First, the potentials of the connection points n1 and n2 are preset to be input to the inverter NOT1 in a high state. Then, the output of the inverter NOT1 goes low, and the output of the inverter NOT2 that has received the input goes high.

Therefore, the NMOS transistor NM1 receiving the low signal of the inverter NOT1 to the gate terminal G is in a floating state, and the PMOS receiving the high signal of the inverter NOT2 to the gate terminal G. Transistor PM1 is also in a floating state.

At this time, when the terminal VSS is connected to the power supply voltage VCC and static electricity is applied to each pin, the node at the connection point n4 is floated so that the current ip flows to the PMOS transistor PM1.

In addition, when the terminal VSS is connected to the ground side GND and static electricity is applied to each pin, the node at the connection point n3 is floated so that the current in flows to the NMOS transistor NM1. Therefore, the internal circuit, the resistor R, the diode D1, and the MOS transistors PM1 and NM1 are protected.

As described in detail above, the present invention has a strong effect on static electricity by making the NMOS transistor and the PMOS transistor into a floating structure when an input / output common pad is used as an input.

Claims (1)

The power supply voltage terminal VCC is connected to the drain terminal D of the NMOS transistor NM2, and the source terminal S of the NMOS transistor NM2 has an NMOS in which the source terminal S is connected to the ground side.
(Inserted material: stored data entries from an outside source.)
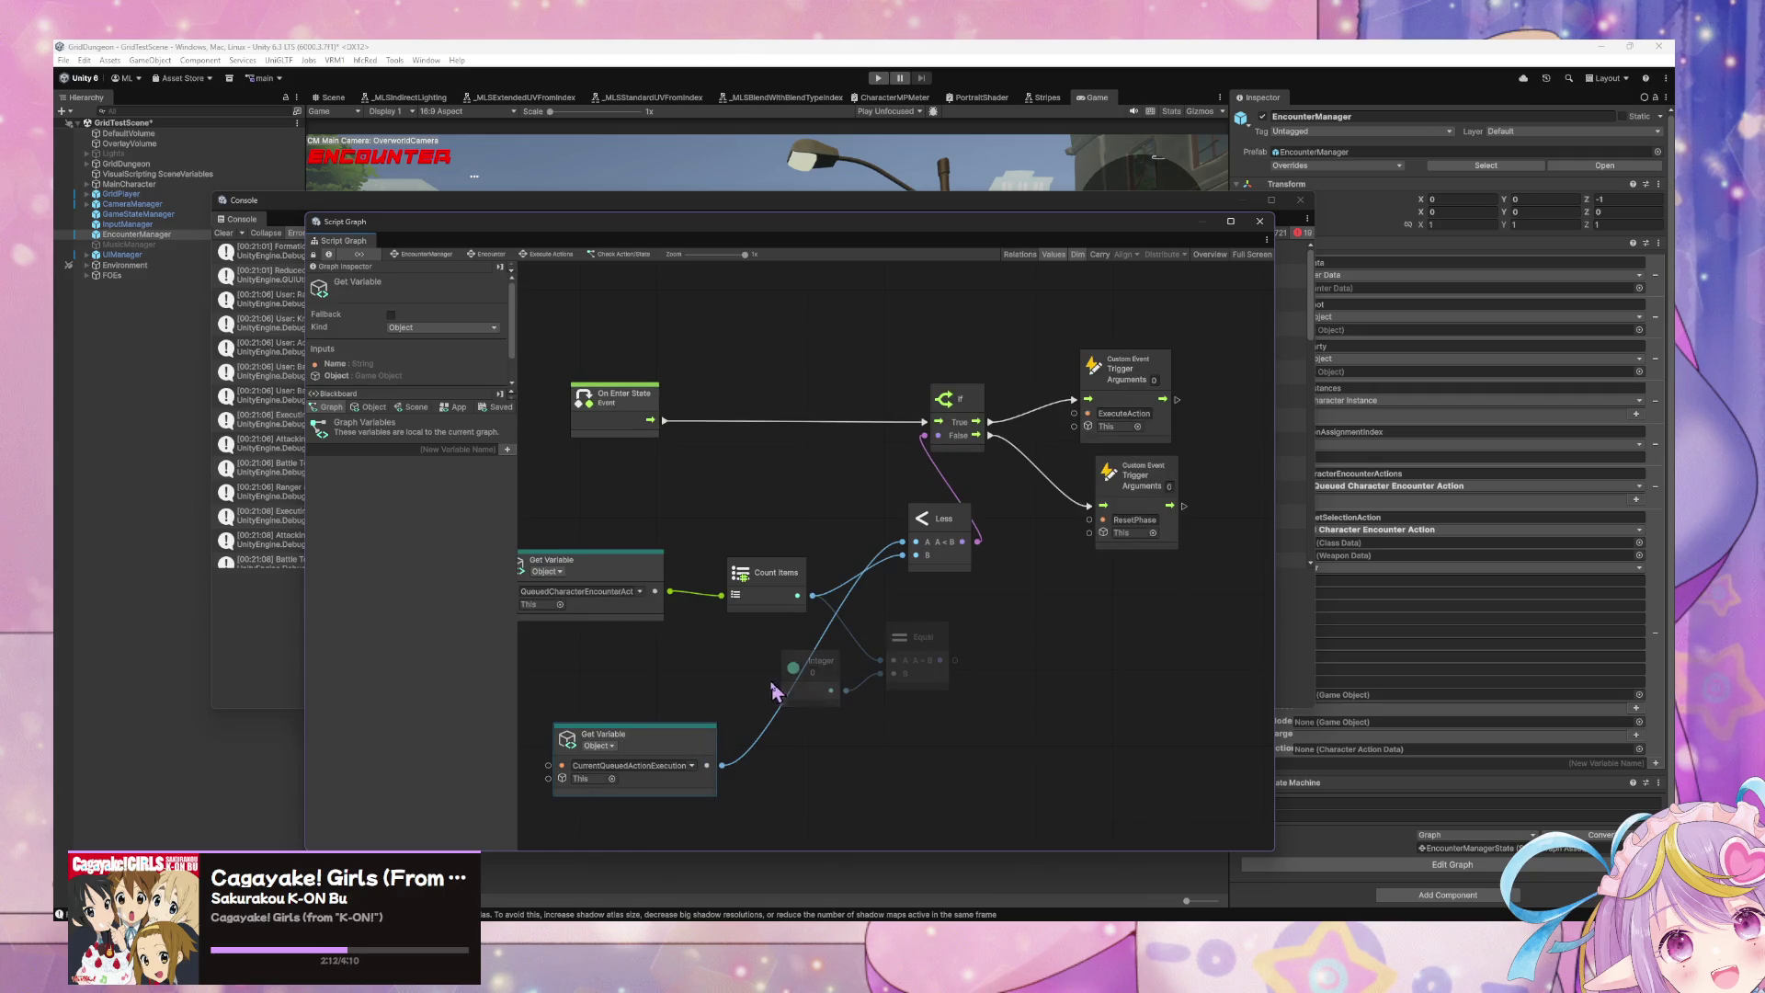
click(659, 769)
key(Escape)
key(Delete)
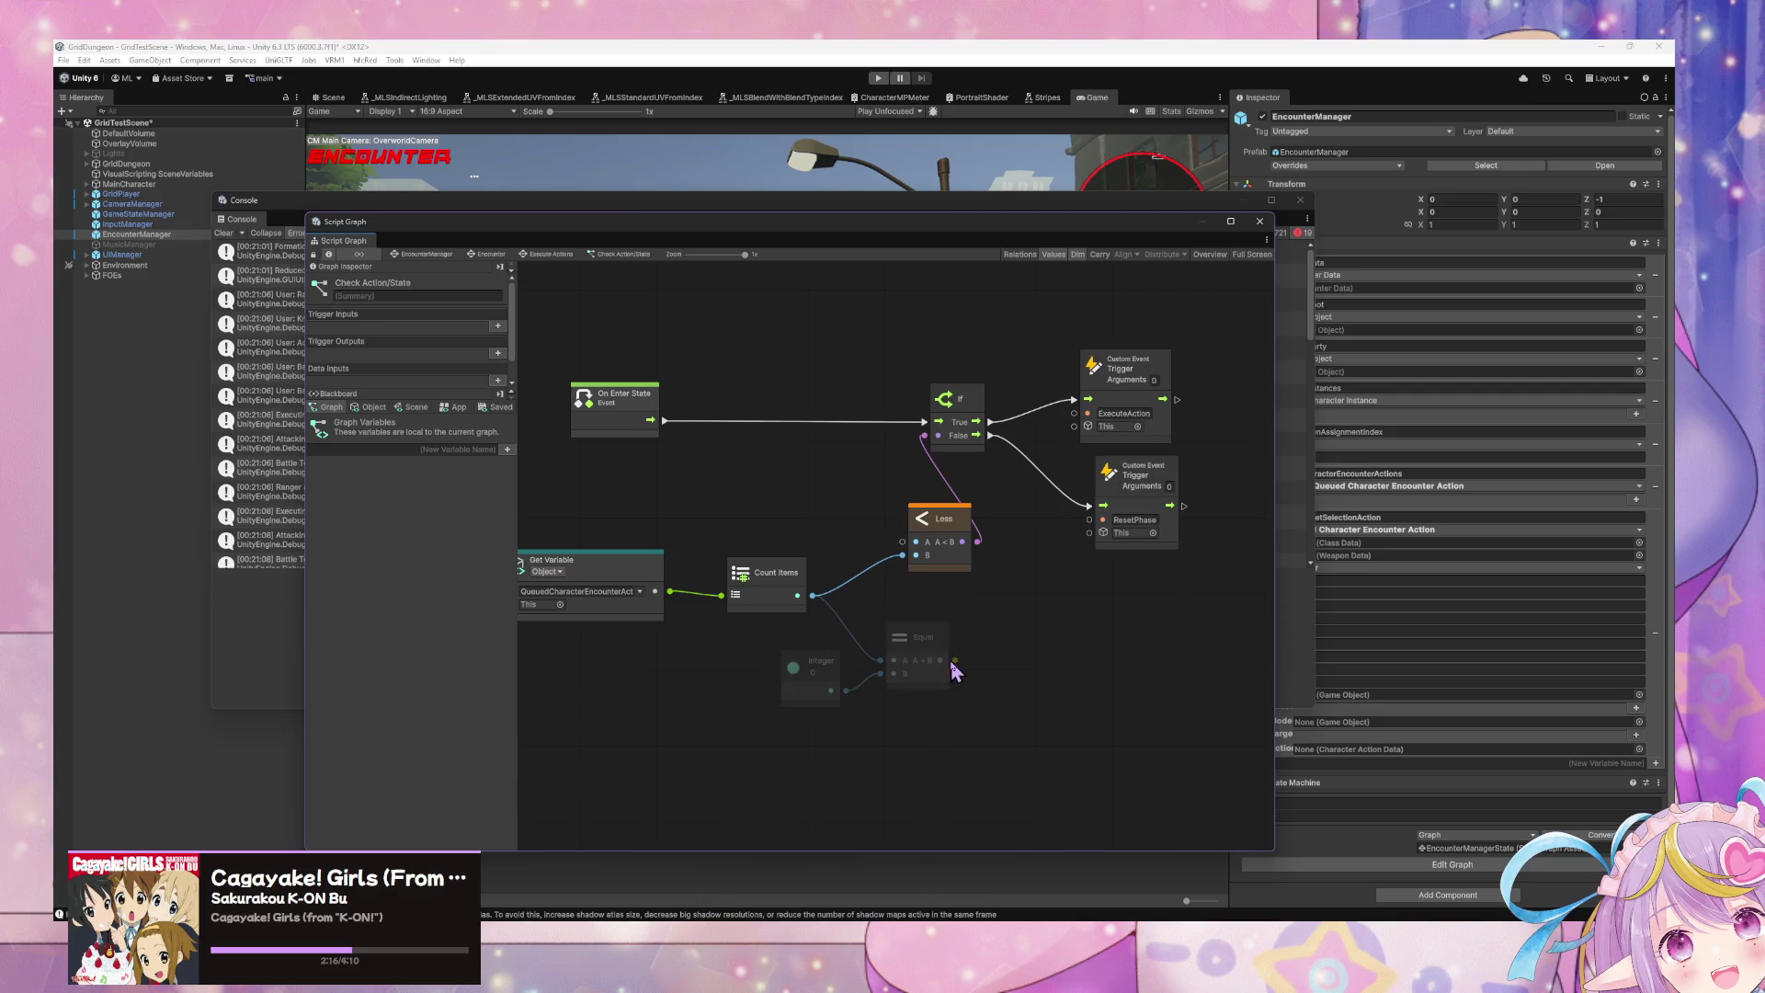
mouse_move(962, 541)
mouse_down()
mouse_move(900, 551)
mouse_move(905, 626)
mouse_move(901, 557)
mouse_up()
key(Escape)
Connected to the drain terminal D of the transistor NM3, the gate terminal G of the NMOS transistor NM2 is connected to the gate terminal G of the NMOS transistor NM3, and the NMOS transistor NM2. Gate terminal G and source terminal S are connected to the input terminal of the inverter NOT1, the output terminal of the inverter NOT1 is connected to the input terminal of the inverter NOT2, and the source terminal S is The output terminal of the inverter NOT2 is connected to the gate terminal G of the NMOS transistor NM1 connected to the ground side, and the drain terminal D of the PMOS transistor PM1 connected to the power supply voltage VCC terminal. It is connected to the gate terminal G, the source terminal S of the PMOS transistor PM1 is the enMOS The input / output common pad 10 is connected to the source terminal S of the PMOS transistor PM1, and the resistor R and the diode D1 are connected to the drain terminal D of the jitter NM1. ESDI improvement circuit, characterized in that configured to be connected to the internal circuit through.